Task brief =
Each line with the string "assign" is to be copied from the records below.

Available records =
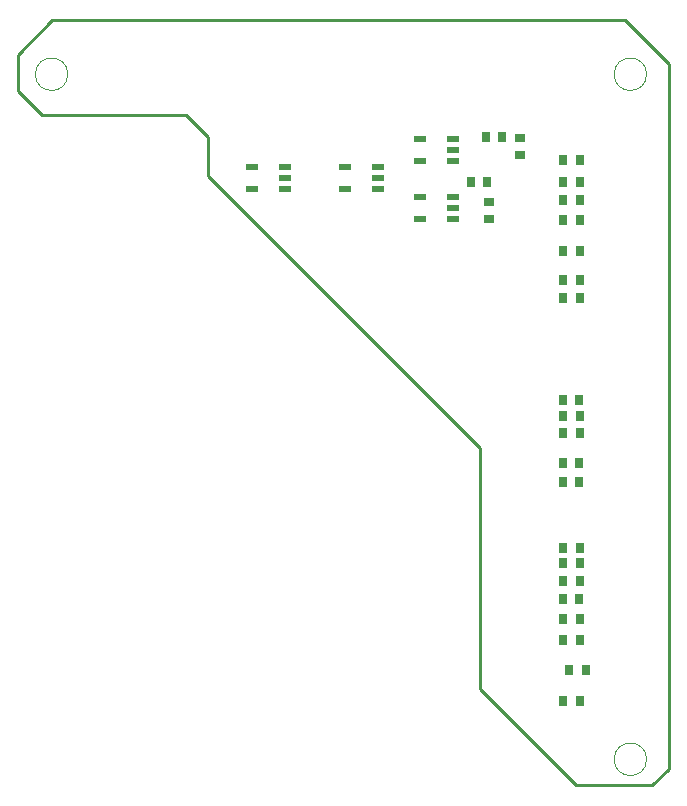
<source format=gtp>
G04*
G04 #@! TF.GenerationSoftware,Altium Limited,Altium Designer,20.0.2 (26)*
G04*
G04 Layer_Color=8421504*
%FSLAX25Y25*%
%MOIN*%
G70*
G01*
G75*
%ADD12C,0.01000*%
%ADD16C,0.00050*%
%ADD17R,0.03937X0.02362*%
%ADD18R,0.03150X0.03543*%
%ADD19R,0.03543X0.03150*%
D12*
X416500Y441000D02*
Y454000D01*
X409000Y461500D02*
X416500Y454000D01*
X361000Y461500D02*
X409000D01*
X353000Y481500D02*
X364500Y493000D01*
X353000Y469500D02*
Y481500D01*
Y469500D02*
X361000Y461500D01*
X416500Y441000D02*
X436500Y421000D01*
X507000Y350500D01*
Y270000D02*
Y350500D01*
Y270000D02*
X539000Y238000D01*
X564500D01*
X570000Y243500D01*
Y478500D01*
X555500Y493000D02*
X570000Y478500D01*
X364500Y493000D02*
X555500D01*
D16*
X369657Y475004D02*
G03*
X369657Y475004I-5413J0D01*
G01*
X562571D02*
G03*
X562571Y475004I-5413J0D01*
G01*
Y246658D02*
G03*
X562571Y246658I-5413J0D01*
G01*
D17*
X487087Y446020D02*
D03*
Y453500D02*
D03*
X497913D02*
D03*
Y449760D02*
D03*
Y446020D02*
D03*
X487087Y426760D02*
D03*
Y434240D02*
D03*
X497913D02*
D03*
Y430500D02*
D03*
Y426760D02*
D03*
X431087Y436760D02*
D03*
Y444240D02*
D03*
X441913D02*
D03*
Y440500D02*
D03*
Y436760D02*
D03*
X472913D02*
D03*
Y440500D02*
D03*
Y444240D02*
D03*
X462087D02*
D03*
Y436760D02*
D03*
D18*
X508988Y454000D02*
D03*
X514500D02*
D03*
X503988Y439000D02*
D03*
X509500D02*
D03*
X534744Y400500D02*
D03*
X540256D02*
D03*
X534744Y406500D02*
D03*
X540256D02*
D03*
X534744Y439000D02*
D03*
X540256D02*
D03*
X534744Y433000D02*
D03*
X540256D02*
D03*
X534866Y426500D02*
D03*
X540378D02*
D03*
X540256Y293500D02*
D03*
X534744D02*
D03*
X540134Y300000D02*
D03*
X534622D02*
D03*
X540378Y317000D02*
D03*
X534866D02*
D03*
X540134Y339000D02*
D03*
X534622D02*
D03*
X540256Y355468D02*
D03*
X534744D02*
D03*
X540256Y266000D02*
D03*
X534744D02*
D03*
X540256Y286500D02*
D03*
X534744D02*
D03*
X540256Y306000D02*
D03*
X534744D02*
D03*
X540256Y312000D02*
D03*
X534744D02*
D03*
X540134Y345500D02*
D03*
X534622D02*
D03*
X540134Y366500D02*
D03*
X534622D02*
D03*
X540256Y361000D02*
D03*
X534744D02*
D03*
X540256Y416000D02*
D03*
X534744D02*
D03*
X540256Y446500D02*
D03*
X534744D02*
D03*
X542256Y276500D02*
D03*
X536744D02*
D03*
D19*
X520500Y453756D02*
D03*
Y448244D02*
D03*
X510000Y432303D02*
D03*
Y426791D02*
D03*
M02*

</source>
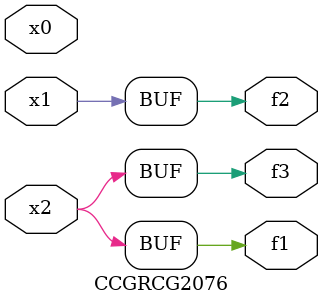
<source format=v>
module CCGRCG2076(
	input x0, x1, x2,
	output f1, f2, f3
);
	assign f1 = x2;
	assign f2 = x1;
	assign f3 = x2;
endmodule

</source>
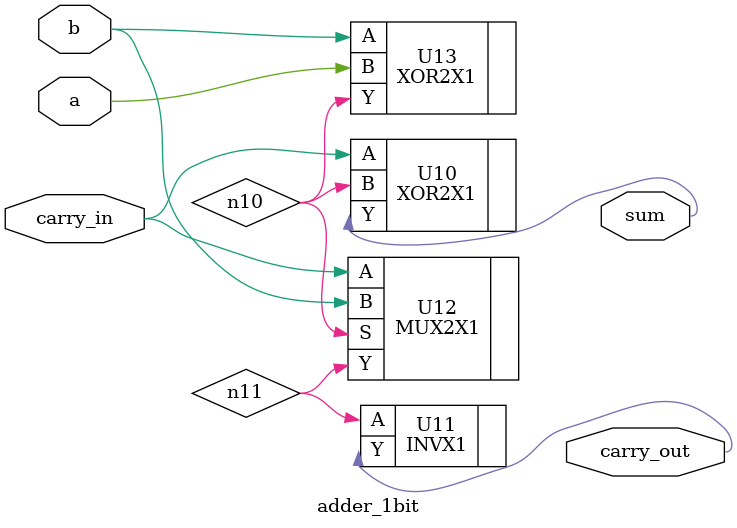
<source format=v>


module adder_1bit ( a, b, carry_in, sum, carry_out );
  input a, b, carry_in;
  output sum, carry_out;
  wire   n10, n11;

  XOR2X1 U10 ( .A(carry_in), .B(n10), .Y(sum) );
  INVX1 U11 ( .A(n11), .Y(carry_out) );
  MUX2X1 U12 ( .B(b), .A(carry_in), .S(n10), .Y(n11) );
  XOR2X1 U13 ( .A(b), .B(a), .Y(n10) );
endmodule


</source>
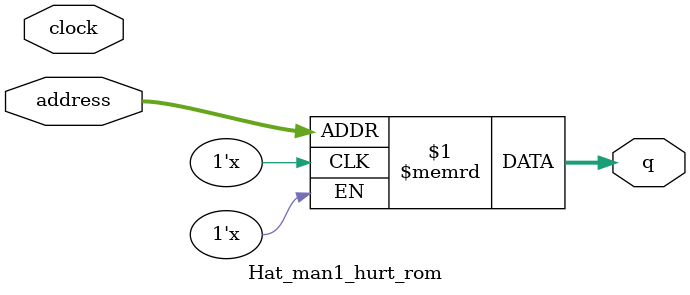
<source format=sv>
module Hat_man1_hurt_rom (
	input logic clock,
	input logic [12:0] address,
	output logic [3:0] q
);

logic [3:0] memory [0:4899] /* synthesis ram_init_file = "./Hat_man1_hurt/Hat_man1_hurt.mif" */;


assign q = memory[address];

endmodule

</source>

Task answer =
	assign f1 = x2;
	assign f2 = x1;
	assign f3 = x2;
assign q = memory[address];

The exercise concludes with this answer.